Page:Michelet - OC, Histoire de la Révolution française, t. 4.djvu/457

Cette page a été validée par deux contributeurs.

La force, la vie chaude de la France nouvelle est dans ce teint puissamment animé ; et en même temps il est d’une transparence, d’une pureté, on peut dire, redoutables : on sent trop que celui-là ne pardonnera guère, qui n’a rien à se pardonner.

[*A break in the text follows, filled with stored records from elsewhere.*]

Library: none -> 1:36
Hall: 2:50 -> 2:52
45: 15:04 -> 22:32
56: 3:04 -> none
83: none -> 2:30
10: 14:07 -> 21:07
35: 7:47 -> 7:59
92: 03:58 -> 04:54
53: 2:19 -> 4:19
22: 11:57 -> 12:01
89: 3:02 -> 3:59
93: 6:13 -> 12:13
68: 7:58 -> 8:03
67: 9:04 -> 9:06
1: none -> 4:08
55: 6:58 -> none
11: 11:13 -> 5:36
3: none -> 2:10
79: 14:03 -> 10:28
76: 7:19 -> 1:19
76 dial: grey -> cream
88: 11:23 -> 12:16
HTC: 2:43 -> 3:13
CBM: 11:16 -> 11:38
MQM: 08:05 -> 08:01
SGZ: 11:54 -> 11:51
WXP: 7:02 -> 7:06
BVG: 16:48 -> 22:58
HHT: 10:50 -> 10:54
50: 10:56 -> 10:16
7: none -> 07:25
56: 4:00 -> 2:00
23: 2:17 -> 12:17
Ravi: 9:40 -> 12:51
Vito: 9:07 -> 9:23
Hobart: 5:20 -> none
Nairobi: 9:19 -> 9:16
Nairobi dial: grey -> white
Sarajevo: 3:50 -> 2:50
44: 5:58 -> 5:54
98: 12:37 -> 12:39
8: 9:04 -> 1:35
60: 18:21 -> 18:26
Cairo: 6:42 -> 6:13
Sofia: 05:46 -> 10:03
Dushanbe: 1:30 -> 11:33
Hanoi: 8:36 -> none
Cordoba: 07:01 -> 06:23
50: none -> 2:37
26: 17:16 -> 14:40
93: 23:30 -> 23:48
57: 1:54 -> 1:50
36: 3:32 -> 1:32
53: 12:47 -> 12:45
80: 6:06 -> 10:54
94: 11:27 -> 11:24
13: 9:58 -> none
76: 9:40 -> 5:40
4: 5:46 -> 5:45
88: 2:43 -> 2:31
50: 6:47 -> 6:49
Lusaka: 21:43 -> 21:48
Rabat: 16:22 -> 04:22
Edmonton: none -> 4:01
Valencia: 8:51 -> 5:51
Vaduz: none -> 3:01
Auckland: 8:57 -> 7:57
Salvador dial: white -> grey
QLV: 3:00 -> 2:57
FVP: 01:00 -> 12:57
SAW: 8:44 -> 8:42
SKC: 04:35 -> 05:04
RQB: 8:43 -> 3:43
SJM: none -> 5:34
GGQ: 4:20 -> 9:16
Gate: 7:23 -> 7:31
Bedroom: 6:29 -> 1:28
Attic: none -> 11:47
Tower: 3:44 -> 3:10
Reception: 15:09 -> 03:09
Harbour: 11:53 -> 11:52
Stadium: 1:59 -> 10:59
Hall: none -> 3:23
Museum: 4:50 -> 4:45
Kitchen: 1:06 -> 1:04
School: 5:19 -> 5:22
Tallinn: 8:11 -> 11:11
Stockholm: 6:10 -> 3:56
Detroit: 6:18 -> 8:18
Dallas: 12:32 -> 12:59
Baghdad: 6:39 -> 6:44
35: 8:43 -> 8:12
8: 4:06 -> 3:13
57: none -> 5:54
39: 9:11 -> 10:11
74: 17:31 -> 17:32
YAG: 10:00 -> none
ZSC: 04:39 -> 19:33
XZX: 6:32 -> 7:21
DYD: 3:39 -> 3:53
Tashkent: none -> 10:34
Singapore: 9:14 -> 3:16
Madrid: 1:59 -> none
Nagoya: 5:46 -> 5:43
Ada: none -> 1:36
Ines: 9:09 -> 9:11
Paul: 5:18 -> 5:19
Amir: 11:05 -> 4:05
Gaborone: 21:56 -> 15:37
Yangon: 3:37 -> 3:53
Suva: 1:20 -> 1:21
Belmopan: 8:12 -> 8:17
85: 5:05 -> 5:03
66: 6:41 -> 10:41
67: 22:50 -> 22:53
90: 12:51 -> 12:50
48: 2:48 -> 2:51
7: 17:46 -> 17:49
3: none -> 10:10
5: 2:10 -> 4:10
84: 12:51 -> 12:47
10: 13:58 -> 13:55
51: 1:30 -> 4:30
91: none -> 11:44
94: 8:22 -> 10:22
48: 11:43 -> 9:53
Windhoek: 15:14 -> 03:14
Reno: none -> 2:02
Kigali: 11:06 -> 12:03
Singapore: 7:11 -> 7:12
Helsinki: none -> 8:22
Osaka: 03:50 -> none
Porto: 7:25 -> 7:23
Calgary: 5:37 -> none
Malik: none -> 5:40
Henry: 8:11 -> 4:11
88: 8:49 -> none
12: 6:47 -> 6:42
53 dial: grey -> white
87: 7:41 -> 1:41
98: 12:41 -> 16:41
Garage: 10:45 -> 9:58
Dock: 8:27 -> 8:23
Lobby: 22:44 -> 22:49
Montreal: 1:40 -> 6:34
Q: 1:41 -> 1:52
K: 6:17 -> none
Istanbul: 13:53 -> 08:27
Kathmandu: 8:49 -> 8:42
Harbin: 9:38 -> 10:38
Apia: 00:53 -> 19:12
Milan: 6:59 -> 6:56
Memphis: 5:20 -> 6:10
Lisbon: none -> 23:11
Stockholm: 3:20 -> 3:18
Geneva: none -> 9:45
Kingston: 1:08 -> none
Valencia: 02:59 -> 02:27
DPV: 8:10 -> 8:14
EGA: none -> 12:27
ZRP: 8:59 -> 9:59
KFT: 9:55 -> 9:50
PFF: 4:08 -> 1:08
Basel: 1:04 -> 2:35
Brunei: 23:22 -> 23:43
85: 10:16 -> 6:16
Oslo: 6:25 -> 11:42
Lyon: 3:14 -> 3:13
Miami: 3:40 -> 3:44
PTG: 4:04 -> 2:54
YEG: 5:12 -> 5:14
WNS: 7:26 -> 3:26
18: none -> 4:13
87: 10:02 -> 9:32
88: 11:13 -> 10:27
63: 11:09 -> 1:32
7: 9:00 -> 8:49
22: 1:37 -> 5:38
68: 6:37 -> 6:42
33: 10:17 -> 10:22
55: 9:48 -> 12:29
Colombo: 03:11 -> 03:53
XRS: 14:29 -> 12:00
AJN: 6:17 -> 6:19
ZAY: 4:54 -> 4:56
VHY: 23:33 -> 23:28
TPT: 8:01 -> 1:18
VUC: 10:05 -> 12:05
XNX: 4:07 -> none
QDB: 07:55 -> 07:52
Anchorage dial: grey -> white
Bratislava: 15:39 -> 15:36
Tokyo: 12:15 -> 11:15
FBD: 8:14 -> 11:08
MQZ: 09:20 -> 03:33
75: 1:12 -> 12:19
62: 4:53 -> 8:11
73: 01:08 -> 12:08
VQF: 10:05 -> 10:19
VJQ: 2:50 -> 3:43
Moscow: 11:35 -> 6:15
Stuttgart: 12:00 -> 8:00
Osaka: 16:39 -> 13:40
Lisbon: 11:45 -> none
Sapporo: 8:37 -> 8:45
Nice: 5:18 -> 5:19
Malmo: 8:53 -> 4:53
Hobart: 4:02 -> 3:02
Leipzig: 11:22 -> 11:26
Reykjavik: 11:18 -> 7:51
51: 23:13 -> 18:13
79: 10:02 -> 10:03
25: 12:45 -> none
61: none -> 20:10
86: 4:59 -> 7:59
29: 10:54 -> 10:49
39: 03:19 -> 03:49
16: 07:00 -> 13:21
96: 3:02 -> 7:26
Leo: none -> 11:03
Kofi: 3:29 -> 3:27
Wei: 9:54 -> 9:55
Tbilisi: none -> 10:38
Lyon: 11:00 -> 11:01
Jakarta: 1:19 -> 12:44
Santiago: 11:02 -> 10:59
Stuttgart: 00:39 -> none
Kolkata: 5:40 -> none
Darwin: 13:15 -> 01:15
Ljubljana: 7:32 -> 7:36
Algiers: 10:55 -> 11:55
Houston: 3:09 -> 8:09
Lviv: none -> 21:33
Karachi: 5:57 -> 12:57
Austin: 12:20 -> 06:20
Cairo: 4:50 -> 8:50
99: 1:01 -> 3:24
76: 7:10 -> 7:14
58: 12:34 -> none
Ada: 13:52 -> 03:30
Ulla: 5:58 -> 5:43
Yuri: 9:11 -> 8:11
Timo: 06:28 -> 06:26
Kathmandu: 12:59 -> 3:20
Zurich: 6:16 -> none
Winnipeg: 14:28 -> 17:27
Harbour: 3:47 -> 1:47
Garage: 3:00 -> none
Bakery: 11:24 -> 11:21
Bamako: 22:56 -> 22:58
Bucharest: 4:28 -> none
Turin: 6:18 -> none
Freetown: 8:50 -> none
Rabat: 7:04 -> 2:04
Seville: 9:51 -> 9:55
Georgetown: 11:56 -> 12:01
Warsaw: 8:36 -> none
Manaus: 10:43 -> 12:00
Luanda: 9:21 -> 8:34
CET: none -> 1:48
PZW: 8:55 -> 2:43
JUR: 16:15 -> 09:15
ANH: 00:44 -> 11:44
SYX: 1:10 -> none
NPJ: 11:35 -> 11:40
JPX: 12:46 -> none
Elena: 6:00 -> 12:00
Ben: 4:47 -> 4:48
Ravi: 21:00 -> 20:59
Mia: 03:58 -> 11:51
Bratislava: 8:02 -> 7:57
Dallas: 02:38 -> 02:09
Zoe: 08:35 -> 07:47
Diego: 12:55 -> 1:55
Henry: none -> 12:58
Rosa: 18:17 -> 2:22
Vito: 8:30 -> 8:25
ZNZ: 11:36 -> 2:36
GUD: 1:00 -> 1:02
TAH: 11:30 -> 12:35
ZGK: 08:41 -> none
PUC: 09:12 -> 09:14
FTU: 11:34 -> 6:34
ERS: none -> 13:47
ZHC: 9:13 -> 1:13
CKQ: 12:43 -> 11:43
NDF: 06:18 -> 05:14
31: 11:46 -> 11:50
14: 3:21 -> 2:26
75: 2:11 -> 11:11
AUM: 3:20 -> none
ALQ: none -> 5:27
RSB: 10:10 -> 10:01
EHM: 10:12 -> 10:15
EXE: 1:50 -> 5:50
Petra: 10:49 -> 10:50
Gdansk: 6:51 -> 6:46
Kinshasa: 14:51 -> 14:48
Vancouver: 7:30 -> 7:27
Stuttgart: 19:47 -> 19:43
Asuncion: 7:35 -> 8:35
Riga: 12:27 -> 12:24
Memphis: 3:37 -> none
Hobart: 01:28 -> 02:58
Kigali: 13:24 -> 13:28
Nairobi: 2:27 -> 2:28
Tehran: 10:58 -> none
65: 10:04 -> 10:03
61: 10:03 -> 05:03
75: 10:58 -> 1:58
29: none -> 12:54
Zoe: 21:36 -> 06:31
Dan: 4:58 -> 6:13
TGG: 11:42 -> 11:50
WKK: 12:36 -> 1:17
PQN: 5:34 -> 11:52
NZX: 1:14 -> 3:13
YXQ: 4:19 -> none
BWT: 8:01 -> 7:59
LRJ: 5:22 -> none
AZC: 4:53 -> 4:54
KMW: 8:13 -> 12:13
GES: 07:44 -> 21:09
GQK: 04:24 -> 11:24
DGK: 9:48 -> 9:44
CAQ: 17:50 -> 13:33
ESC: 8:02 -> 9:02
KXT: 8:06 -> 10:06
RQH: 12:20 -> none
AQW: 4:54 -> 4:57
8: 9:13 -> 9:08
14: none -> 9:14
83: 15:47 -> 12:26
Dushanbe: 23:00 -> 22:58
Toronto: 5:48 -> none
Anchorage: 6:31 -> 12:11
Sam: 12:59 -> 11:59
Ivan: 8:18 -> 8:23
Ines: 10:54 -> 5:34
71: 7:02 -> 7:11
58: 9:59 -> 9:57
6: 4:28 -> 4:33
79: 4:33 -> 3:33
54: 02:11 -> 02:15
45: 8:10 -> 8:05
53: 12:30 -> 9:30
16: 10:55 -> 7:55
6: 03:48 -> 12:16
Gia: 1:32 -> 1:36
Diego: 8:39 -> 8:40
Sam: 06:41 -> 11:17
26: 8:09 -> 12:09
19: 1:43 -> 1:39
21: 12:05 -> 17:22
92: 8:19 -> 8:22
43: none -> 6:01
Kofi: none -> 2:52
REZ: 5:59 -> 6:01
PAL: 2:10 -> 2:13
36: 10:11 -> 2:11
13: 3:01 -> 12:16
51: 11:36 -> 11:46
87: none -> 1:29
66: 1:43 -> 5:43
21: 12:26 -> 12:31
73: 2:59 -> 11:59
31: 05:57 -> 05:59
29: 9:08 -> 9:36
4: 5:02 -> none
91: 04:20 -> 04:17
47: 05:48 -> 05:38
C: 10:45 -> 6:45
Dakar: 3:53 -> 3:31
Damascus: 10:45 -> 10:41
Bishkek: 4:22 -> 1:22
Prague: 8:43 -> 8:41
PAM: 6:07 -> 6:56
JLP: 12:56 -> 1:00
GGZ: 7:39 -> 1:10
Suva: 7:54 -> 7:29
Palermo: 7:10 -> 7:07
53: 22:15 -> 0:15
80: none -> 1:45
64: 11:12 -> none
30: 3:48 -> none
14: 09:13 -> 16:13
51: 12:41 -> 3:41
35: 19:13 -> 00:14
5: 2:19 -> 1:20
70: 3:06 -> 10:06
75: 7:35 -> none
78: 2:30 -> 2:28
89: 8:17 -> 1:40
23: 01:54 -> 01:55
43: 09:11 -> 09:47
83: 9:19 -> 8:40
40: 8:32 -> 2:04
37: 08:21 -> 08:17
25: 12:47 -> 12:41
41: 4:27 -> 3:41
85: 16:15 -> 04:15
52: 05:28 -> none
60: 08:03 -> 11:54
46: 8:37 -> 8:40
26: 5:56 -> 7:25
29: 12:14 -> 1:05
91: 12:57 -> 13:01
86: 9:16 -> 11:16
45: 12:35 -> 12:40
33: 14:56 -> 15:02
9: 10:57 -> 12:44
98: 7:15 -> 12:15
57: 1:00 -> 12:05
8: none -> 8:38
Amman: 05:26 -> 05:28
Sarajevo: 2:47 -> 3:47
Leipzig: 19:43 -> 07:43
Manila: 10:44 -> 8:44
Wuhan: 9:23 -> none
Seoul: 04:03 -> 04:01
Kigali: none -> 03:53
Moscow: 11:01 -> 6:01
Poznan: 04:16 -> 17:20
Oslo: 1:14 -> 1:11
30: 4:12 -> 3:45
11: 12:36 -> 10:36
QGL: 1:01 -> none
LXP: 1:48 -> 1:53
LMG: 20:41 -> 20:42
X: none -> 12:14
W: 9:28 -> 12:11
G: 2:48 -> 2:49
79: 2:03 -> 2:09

Cet homme fut rapace, avide, avare, il faut l’avouer, mais pour la République. J’ai dans les mains le compte exact de sa fortune avant et après la Révolution, son budget vénérable. Dans cet acte, fait par lui en sortant des affaires, il constate qu’il y est entré avec six mille francs de rentes et qu’il en sort avec trois mille. Rentré chez lui, près Montpellier, il administra ses finances aussi sévèrement qu’il avait fait pour celles de la France. Par une économie très stricte et très serrée, sans autre moyen qu’une petite ferme dont il faisait vendre le lait, il parvint en vingt ans à refaire les six mille francs de rentes qu’il tenait de son père. Ce qui surprit le plus, c’est qu’en 1815, exilé à Bruxelles avec tant d’autres conventionnels, Cambon mit en commun son petit revenu, nourrit tel et tel de ses compagnons d’infortune. On sut alors que cet homme, économe entre tous, n’en était pas moins magnanime.

« Je lui ai dû cent fois la vie », dit M. le duc de Gaëte, alors commis des finances. Il en sauva bien d’autres ; quarante en une fois, les quarante receveurs généraux, qui, par une méprise, allaient périr sans lui.